今回,注意機能評価方法の一つであるTrail Making Test Part A(TMT-A)を紙面上ではなく,パーソナルコンピューター(PC)のディスプレイ上で行えるオリジナルソフトウェアを作成した.さらに,その制御を市販のタッチパネルディスプレイとバランスWiiボードを用いて行えるように改変した.タッチパネルは,PCによるマウス操作が不慣れな高齢者にも使用可能であると考えられる.また,バランスWiiボードは,動的バランス能力に必要な支持基底面内の安定性限界を向上させる効果が期待されている.このシステムにより,注意機能および二重課題バランス能力について,定量的な評価が行えるかどうかを検討した.
【方法】
対象は,健常者12名(男性8名,女性4名)とした.対象の年齢は26.6±3.9歳であった.

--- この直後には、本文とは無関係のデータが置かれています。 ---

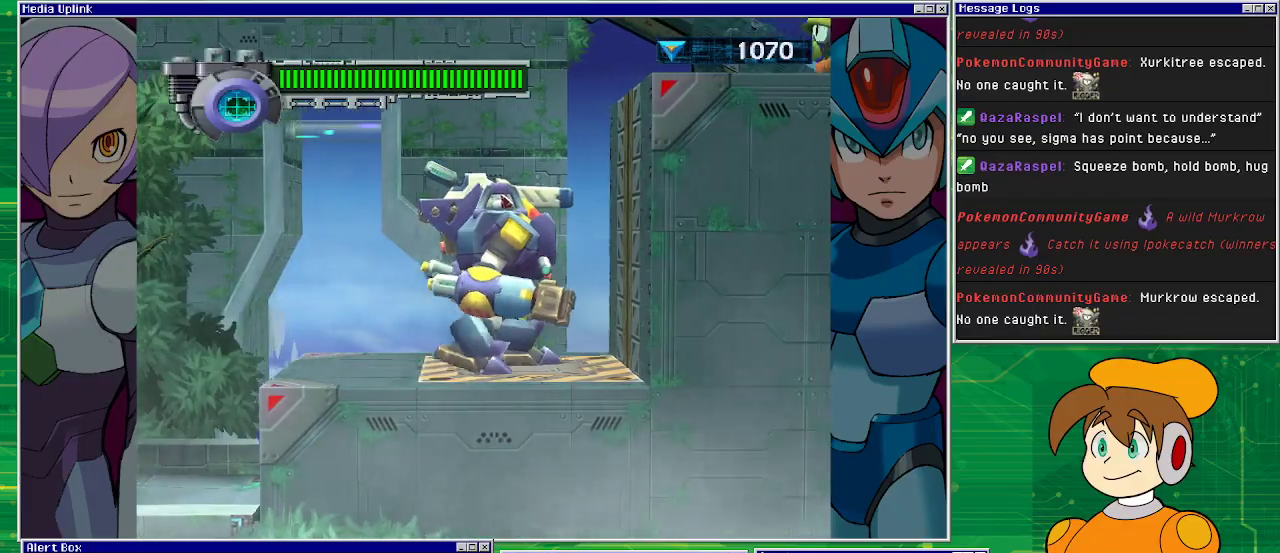
{"buttons": [], "left_stick": "center", "events": [[333, "DPAD_RIGHT", "up"]]}
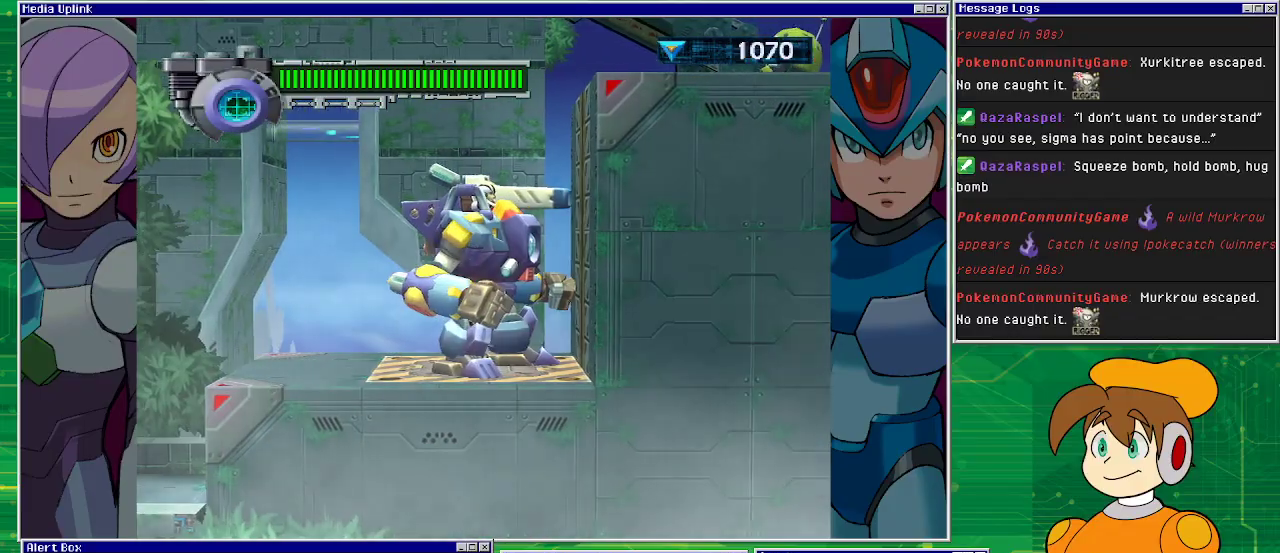
{"buttons": ["CROSS", "DPAD_UP"], "left_stick": "center", "events": [[333, "DPAD_UP", "down"], [400, "CROSS", "down"]]}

[1]注意機能の計測には,I・O DATA社製10.1型タッチパネルディスプレイ(LCD-USB10XB-T)を使用した.また,[2]二重課題バランス能力の計測には,Nintendo社製バランスWiiボードを使用した.測定は,[1]→[2]の順番で行った.[1][2]間では別の課題を行ってもらい,1~25の位置を記憶できないように配慮した.また,合計タイムだけでなく,1~25間のラップタイムも記録した.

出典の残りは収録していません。